To carry the metaphor a step further, I wish he hadn't drawn a bunch of other stuff over that rough sketch. Layered over an examination of those big themes is a straightforward action film that doesn't advance the message in a substantive way. When Damon's Max is irradiated on the job, he decides to try and break in to Elysium so he can reverse what amounts to a certain death with the technology available to the mega-rich. He's supported by a small-time gangster Spider (Wagner Moura) and decides to bring along the terminally ill daughter of his childhood friend Frey (Alice Braga).

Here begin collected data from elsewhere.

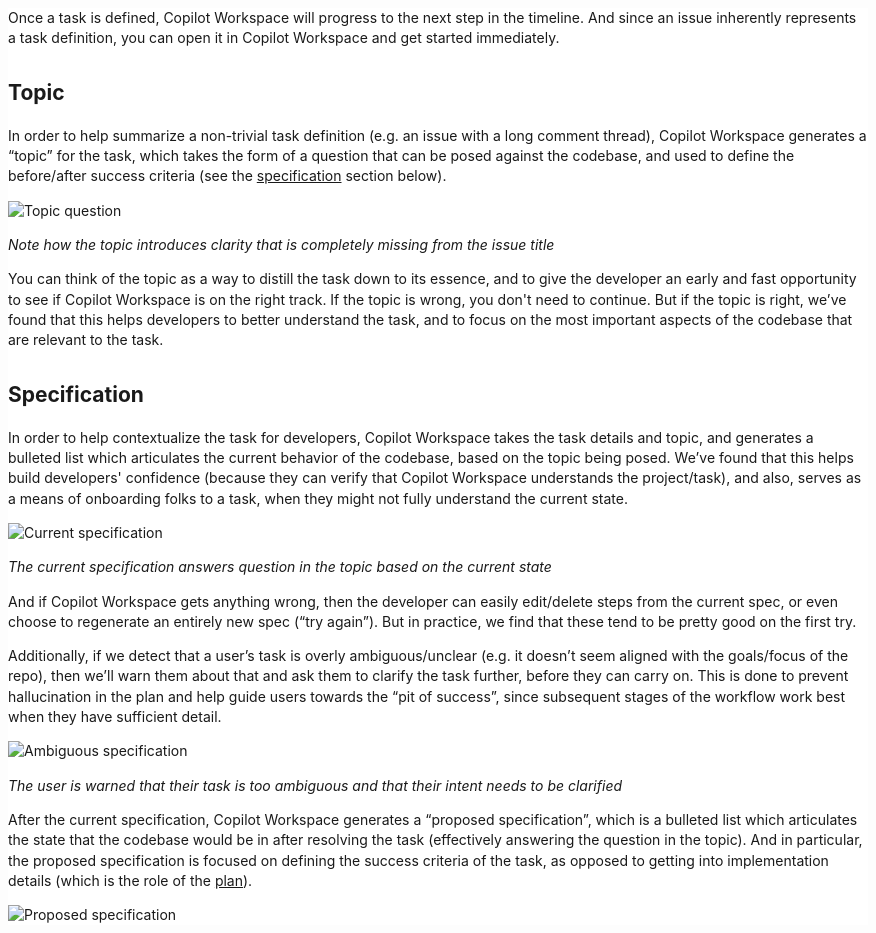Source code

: Once a task is defined, Copilot Workspace will progress to the next step in the timeline. And since an issue inherently represents a task definition, you can open it in Copilot Workspace and get started immediately.

## Topic

In order to help summarize a non-trivial task definition (e.g. an issue with a long comment thread), Copilot Workspace generates a “topic” for the task, which takes the form of a question that can be posed against the codebase, and used to define the before/after success criteria (see the [specification](#specification) section below). 

<img src="images/topic-question.png" width=600 alt="Topic question">

*Note how the topic introduces clarity that is completely missing from the issue title*

You can think of the topic as a way to distill the task down to its essence, and to give the developer an early and fast opportunity to see if Copilot Workspace is on the right track. If the topic is wrong, you don't need to continue. But if the topic is right, we’ve found that this helps developers to better understand the task, and to focus on the most important aspects of the codebase that are relevant to the task.

## Specification

In order to help contextualize the task for developers, Copilot Workspace takes the task details and topic, and generates a bulleted list which articulates the current behavior of the codebase, based on the topic being posed. We’ve found that this helps build developers' confidence (because they can verify that Copilot Workspace understands the project/task), and also, serves as a means of onboarding folks to a task, when they might not fully understand the current state.

<img src="images/current-spec.png" width=600 alt="Current specification">

*The current specification answers question in the topic based on the current state*

And if Copilot Workspace gets anything wrong, then the developer can easily edit/delete steps from the current spec, or even choose to regenerate an entirely new spec (“try again”). But in practice, we find that these tend to be pretty good on the first try.

Additionally, if we detect that a user’s task is overly ambiguous/unclear (e.g. it doesn’t seem aligned with the goals/focus of the repo), then we’ll warn them about that and ask them to clarify the task further, before they can carry on. This is done to prevent hallucination in the plan and help guide users towards the “pit of success”, since subsequent stages of the workflow work best when they have sufficient detail.

<img src="images/ambiguous-spec.png" width=600 alt="Ambiguous specification">

*The user is warned that their task is too ambiguous and that their intent needs to be clarified*

After the current specification, Copilot Workspace generates a “proposed specification”, which is a bulleted list which articulates the state that the codebase would be in after resolving the task (effectively answering the question in the topic). And in particular, the proposed specification is focused on defining the success criteria of the task, as opposed to getting into implementation details (which is the role of the [plan](#plan)).

<img src="images/proposed-spec.png" width=600 alt="Proposed specification">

Max's desperation sees him fitted with a Doctor Octopus-esque exoskeleton and pits him against a depraved and ruthless mercenary, Agent Kruger, who is played menacingly by Sharlto Copley. Kruger is working at the behest of Foster's Defense Secretary Delacourt, a Rumsfeldian figure who uses bluster about security to justify all sorts of crimes against the denizens on Earth. Blomkamp has a talent for the race-against-the-clock action story, and this one is decent, though Foster and Copley can't seem to get out of each other's way.
The problem is that the action story doesn't blend at all with the themes Blomkamp seems intent on exploring at the film's outset, jettisoning those ideas one by one as Max moves closer and closer to his goal. District 9 is so much better because it uses Copley's character in that film to delve deeper and deeper in to the themes it explores. Elysium seems to turn that inside out, and in doing so becomes incapable of living up to the standard set by Blomkamp in his feature-length debut.